Caller ID spoofing is when a caller deliberately falsifies the information transmitted to your caller ID display to disguise their identity. Spoofing is often used as part of an attempt to trick someone into giving away valuable personal information so it can be used in fraudulent activity or sold illegally
Tips to Avoid Spoofing Scams
- Don't answer calls from unknown numbers. If you answer such a call, hang up immediately.
- If you answer the phone and the caller, or a recording asks you to hit a button to stop getting the calls, you should just hang up. Scammers often use this trick to identify potential targets.
- Do not respond to any questions, especially those that can be answered with "Yes" or "No."
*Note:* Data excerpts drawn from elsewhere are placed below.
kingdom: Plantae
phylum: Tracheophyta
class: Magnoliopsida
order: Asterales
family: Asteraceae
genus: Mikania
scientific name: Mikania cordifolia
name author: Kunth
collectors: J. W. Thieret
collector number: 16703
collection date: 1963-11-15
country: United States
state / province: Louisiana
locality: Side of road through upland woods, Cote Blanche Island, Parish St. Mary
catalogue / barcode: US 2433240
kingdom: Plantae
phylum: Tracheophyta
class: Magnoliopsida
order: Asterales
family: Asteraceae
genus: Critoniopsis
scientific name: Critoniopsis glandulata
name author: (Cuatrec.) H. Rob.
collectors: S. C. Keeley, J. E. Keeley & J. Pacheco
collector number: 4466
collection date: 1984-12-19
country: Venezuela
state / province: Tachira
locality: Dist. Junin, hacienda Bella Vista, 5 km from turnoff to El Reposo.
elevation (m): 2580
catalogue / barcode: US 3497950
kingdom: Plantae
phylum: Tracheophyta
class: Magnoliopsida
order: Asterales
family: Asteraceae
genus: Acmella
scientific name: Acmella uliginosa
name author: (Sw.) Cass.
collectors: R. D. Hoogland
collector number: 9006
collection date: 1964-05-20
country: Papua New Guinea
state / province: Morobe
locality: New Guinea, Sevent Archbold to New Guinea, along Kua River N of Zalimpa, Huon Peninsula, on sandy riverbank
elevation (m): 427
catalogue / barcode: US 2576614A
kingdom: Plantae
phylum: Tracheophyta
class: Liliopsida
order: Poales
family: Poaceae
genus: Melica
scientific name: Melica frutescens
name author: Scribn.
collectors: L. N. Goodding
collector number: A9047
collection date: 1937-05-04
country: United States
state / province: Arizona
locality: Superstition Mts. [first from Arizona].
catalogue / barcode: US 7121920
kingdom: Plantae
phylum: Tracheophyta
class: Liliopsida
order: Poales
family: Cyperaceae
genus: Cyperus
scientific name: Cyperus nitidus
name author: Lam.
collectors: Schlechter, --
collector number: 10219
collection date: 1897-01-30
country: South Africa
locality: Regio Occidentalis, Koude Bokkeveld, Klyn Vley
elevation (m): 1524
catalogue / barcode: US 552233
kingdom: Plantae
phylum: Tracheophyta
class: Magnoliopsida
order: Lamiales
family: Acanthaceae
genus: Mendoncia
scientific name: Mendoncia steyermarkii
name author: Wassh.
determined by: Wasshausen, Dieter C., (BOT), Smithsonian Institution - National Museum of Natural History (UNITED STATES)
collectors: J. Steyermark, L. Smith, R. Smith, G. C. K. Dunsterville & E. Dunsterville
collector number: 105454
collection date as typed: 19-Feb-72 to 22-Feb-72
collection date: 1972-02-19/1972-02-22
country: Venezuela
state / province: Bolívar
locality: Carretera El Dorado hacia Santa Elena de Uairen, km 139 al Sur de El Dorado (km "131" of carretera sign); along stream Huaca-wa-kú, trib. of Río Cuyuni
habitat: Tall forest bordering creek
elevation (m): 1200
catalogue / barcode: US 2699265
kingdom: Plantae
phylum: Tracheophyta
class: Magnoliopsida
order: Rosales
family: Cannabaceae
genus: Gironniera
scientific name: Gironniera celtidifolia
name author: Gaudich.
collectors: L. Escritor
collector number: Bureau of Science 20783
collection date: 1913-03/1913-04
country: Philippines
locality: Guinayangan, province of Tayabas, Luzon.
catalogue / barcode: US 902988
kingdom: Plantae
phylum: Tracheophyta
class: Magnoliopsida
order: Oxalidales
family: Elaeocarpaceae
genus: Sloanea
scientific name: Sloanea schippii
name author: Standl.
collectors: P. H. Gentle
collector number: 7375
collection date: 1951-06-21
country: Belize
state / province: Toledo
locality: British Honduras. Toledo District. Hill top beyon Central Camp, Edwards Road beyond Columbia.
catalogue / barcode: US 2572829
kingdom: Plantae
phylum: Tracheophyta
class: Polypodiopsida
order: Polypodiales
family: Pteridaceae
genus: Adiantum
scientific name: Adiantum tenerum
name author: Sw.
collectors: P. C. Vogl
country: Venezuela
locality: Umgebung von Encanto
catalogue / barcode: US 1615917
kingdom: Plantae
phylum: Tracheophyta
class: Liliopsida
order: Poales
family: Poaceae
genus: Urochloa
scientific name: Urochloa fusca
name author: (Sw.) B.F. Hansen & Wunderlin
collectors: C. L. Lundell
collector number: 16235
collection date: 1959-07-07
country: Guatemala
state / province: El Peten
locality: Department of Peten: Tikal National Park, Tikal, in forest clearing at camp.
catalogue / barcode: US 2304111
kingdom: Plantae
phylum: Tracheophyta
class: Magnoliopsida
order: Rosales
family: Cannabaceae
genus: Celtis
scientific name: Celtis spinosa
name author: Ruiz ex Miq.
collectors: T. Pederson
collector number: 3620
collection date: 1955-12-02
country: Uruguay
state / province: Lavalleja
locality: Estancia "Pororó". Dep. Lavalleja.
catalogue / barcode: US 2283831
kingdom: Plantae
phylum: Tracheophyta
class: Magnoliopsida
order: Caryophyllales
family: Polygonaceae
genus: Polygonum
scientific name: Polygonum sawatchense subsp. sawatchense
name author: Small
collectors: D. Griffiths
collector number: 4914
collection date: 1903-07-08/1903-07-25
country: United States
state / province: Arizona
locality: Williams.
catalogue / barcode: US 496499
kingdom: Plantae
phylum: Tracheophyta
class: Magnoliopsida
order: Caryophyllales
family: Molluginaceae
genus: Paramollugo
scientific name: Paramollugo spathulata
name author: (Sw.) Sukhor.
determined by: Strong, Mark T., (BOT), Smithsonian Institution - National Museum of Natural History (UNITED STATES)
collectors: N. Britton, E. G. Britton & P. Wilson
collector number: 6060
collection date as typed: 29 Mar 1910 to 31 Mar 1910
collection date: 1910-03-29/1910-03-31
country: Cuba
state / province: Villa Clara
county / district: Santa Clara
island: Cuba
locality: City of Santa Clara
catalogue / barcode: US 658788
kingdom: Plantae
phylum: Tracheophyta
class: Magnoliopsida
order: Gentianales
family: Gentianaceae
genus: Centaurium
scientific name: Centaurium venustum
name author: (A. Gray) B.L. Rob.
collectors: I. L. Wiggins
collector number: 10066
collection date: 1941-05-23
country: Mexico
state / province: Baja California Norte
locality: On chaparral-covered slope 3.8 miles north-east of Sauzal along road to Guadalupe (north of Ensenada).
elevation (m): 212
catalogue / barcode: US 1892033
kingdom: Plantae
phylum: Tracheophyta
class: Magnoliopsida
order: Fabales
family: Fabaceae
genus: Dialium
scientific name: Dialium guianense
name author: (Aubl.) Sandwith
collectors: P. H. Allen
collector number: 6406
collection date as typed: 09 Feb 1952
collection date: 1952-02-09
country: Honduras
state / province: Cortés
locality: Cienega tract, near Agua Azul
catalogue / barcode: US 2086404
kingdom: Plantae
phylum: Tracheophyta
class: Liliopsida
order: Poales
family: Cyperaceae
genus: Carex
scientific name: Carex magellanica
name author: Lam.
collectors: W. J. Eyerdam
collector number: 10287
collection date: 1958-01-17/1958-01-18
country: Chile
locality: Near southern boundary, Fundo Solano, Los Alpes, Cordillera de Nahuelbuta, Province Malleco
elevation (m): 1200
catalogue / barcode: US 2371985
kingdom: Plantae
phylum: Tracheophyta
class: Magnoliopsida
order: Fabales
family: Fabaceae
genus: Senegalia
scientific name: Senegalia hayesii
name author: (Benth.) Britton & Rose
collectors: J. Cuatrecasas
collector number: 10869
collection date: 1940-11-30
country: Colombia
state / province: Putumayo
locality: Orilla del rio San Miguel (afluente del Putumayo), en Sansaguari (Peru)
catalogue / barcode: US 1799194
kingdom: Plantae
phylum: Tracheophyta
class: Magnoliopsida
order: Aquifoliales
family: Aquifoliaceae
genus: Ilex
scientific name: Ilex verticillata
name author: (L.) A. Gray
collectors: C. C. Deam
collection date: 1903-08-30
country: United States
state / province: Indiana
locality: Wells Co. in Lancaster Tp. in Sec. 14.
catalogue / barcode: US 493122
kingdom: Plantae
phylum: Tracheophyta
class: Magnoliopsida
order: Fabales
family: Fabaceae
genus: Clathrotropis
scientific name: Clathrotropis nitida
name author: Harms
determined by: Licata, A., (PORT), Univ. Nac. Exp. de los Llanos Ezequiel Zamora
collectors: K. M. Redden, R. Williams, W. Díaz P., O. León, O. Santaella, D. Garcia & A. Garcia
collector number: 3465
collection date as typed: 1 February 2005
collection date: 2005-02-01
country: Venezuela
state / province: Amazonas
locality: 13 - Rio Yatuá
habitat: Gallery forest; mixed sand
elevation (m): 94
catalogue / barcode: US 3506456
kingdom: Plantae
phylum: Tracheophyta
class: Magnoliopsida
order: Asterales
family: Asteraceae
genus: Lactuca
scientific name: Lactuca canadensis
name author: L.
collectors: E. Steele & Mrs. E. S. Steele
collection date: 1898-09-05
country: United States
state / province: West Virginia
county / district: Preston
- Never give out personal information such as account numbers, Social Security numbers, mother's maiden names, passwords or other identifying information in response to unexpected calls or if you are at all suspicious.
- If you get an inquiry from someone who says they represent a company or a government agency, hang up and call the phone number on your account statement, in the phone book, or on the company's or government agency's website to verify the authenticity of the request.
- Use caution if you are being pressured for information immediately.